Mercado fechado

Governo prevê destravar até R$ 100 bi em crédito a médias empresas com fundo garantidor

Talita Moreira e Flávia Furlan

O dinheiro será usado para financiar empresas com faturamento de R$ 360 mil a R$ 300 milhões por ano O Programa Emergencial de Acesso a Crédito, formalizado nesta terça-feira pelo governo com a Medida Provisória 975, tem o potencial de viabilizar até R$ 100 bilhões em empréstimos a empresas de pequeno e médio portes, segundo cálculos do Ministério da Economia.

O programa prevê que o Fundo Garantidor para Investimentos (FGI), operado pelo BNDES, seja usado para cobrir 80% da inadimplência de cada operação, estimulando os bancos participantes a conceder crédito.

Para viabilizar as operações, o fundo receberá aportes de até R$ 20 bilhões do Tesouro Nacional, em tranches de R$ 5 bilhões — a primeira delas, agora. De acordo com o Ministério, para cada R$ 1 destinado ao FGI, a expectativa é que se possa destravar até R$ 5 em crédito.

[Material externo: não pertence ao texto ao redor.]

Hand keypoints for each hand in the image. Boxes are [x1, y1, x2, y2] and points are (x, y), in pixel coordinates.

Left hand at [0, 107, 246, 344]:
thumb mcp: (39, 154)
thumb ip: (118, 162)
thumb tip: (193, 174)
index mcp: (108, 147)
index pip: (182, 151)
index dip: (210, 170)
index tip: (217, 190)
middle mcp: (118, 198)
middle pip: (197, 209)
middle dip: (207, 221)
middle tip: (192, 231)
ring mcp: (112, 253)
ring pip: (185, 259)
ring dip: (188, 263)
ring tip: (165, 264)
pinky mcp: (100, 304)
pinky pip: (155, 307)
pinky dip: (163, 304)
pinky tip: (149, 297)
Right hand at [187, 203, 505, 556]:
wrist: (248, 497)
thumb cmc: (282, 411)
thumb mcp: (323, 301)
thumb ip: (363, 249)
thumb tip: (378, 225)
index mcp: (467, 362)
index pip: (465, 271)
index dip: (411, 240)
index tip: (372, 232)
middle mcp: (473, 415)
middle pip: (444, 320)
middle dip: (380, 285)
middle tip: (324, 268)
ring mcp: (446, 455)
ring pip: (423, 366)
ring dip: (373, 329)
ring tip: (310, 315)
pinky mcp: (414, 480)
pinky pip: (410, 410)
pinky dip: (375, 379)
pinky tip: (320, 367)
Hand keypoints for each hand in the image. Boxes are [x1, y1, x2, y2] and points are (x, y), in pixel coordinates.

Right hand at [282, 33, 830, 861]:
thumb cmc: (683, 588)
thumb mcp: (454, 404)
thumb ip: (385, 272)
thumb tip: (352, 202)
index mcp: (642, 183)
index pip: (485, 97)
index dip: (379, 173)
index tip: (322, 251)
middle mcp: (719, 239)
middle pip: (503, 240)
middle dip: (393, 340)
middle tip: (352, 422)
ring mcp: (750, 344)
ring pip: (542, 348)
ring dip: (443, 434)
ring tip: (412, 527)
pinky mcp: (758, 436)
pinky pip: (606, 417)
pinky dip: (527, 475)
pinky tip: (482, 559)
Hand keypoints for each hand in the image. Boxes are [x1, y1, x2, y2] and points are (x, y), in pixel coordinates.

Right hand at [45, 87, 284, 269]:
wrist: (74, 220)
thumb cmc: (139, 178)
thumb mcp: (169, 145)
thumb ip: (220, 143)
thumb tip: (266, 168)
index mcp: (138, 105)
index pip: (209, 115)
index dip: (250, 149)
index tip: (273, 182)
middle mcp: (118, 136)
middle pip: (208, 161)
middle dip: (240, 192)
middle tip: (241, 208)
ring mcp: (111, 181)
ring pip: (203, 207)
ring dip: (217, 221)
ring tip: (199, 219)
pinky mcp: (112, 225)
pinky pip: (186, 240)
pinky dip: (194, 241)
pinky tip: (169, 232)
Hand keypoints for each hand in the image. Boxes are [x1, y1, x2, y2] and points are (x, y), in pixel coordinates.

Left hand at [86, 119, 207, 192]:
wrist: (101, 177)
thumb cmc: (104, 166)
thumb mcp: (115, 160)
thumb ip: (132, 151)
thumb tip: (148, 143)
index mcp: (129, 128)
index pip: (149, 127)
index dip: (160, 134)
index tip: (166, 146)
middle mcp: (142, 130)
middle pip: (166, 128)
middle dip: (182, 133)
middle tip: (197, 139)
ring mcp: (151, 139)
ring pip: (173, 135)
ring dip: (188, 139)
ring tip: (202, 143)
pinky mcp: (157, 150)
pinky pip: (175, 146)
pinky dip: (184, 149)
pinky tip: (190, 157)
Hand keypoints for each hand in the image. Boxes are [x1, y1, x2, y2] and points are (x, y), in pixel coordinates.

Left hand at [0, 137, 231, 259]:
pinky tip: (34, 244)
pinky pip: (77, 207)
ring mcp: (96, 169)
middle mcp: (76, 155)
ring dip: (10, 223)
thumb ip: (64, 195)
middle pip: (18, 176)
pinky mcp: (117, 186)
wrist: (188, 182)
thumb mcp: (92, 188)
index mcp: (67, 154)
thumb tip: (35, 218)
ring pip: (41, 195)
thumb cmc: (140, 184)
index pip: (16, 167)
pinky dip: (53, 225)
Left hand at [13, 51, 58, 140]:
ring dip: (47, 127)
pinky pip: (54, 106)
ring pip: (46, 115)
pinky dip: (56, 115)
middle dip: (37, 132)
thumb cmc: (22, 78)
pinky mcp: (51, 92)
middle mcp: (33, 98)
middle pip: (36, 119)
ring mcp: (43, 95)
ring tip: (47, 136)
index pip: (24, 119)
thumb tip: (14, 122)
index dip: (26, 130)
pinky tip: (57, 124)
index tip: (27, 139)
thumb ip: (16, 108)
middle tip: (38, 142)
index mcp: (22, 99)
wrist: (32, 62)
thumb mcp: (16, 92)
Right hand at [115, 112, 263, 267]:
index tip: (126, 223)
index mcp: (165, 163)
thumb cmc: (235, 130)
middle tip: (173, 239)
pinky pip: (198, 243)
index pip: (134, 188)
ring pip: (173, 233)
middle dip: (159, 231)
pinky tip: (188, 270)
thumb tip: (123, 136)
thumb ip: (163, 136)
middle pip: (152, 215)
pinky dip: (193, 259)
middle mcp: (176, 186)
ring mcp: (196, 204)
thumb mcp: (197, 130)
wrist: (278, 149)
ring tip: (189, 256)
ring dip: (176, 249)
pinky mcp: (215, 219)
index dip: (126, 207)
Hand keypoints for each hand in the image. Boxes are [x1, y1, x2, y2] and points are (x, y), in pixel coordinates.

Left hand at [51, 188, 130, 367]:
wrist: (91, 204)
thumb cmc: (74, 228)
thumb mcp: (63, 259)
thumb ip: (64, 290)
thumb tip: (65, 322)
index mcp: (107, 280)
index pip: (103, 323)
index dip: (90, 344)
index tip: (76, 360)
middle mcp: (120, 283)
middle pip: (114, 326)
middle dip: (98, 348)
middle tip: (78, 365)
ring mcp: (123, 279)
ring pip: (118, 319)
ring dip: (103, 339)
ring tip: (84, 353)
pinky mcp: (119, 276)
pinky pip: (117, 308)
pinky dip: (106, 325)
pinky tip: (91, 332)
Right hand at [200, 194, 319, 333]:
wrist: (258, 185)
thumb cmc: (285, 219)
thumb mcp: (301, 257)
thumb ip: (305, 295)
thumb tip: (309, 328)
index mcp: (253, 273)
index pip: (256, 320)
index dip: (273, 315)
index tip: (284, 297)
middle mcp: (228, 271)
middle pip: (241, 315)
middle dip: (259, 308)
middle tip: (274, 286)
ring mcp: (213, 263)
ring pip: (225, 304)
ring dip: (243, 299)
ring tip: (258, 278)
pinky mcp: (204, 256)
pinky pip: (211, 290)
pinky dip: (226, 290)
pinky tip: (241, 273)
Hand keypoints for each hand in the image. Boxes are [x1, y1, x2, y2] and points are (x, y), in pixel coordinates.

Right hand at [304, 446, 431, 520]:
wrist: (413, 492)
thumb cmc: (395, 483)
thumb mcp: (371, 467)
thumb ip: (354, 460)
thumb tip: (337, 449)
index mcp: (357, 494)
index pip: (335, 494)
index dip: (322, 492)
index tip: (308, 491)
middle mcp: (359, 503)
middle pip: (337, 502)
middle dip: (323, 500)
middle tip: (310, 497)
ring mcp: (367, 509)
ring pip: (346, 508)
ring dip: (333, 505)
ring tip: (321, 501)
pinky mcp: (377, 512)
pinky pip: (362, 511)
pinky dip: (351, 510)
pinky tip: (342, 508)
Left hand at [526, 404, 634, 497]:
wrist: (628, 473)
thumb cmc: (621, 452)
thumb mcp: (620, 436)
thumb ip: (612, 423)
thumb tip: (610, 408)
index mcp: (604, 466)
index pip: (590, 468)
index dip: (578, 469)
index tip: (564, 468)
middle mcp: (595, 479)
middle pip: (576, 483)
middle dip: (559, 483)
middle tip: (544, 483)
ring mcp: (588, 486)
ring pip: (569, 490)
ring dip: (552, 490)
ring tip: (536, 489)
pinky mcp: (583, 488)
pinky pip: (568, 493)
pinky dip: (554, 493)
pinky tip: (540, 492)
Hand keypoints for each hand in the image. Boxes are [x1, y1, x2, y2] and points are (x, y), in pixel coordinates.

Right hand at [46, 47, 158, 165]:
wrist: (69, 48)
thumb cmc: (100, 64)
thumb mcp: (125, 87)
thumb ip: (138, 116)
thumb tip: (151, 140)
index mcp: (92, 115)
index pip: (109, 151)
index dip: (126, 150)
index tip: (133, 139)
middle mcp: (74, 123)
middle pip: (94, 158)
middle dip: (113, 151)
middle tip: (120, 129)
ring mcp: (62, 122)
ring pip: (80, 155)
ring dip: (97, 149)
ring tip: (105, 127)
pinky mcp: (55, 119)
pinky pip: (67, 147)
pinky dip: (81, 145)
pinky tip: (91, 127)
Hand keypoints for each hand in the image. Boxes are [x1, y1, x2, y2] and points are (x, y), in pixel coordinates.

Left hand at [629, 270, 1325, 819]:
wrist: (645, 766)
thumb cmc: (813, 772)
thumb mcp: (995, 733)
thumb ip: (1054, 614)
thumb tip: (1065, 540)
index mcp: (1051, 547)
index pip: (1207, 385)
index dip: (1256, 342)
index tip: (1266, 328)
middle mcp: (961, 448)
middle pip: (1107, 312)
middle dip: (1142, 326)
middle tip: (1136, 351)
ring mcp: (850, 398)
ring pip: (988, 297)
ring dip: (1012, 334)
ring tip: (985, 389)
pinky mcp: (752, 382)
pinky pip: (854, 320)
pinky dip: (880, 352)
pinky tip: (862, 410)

O dinheiro será usado para financiar empresas com faturamento de R$ 360 mil a R$ 300 milhões por ano.

O Valor antecipou em 13 de abril que governo e bancos discutiam o uso do FGI para garantir crédito a empresas de médio porte em reação à crise deflagrada pela pandemia de covid-19.

O FGI foi criado há dez anos para complementar garantias oferecidas por empresas e caminhoneiros autônomos para tomar crédito, mas nunca deslanchou. Tinha, no fim do ano passado, patrimônio de R$ 1,2 bilhão.

O programa ainda desperta dúvidas sobre a implementação das operações. Esses pontos definirão o interesse efetivo dos bancos pela modalidade.

Um deles é qual será o teto para as taxas de juros que serão cobradas das empresas participantes do programa, segundo executivo de uma instituição financeira. Isso só ficará claro com a regulamentação da MP, que ainda será feita.

A mesma medida provisória editada hoje também fez ajustes numa outra iniciativa de combate à crise, o Programa Nacional de Apoio às Microempresas e Empresas de Pequeno Porte (Pronampe). Este conta com recursos do Fundo Garantidor de Operações (FGO), administrado pelo Banco do Brasil.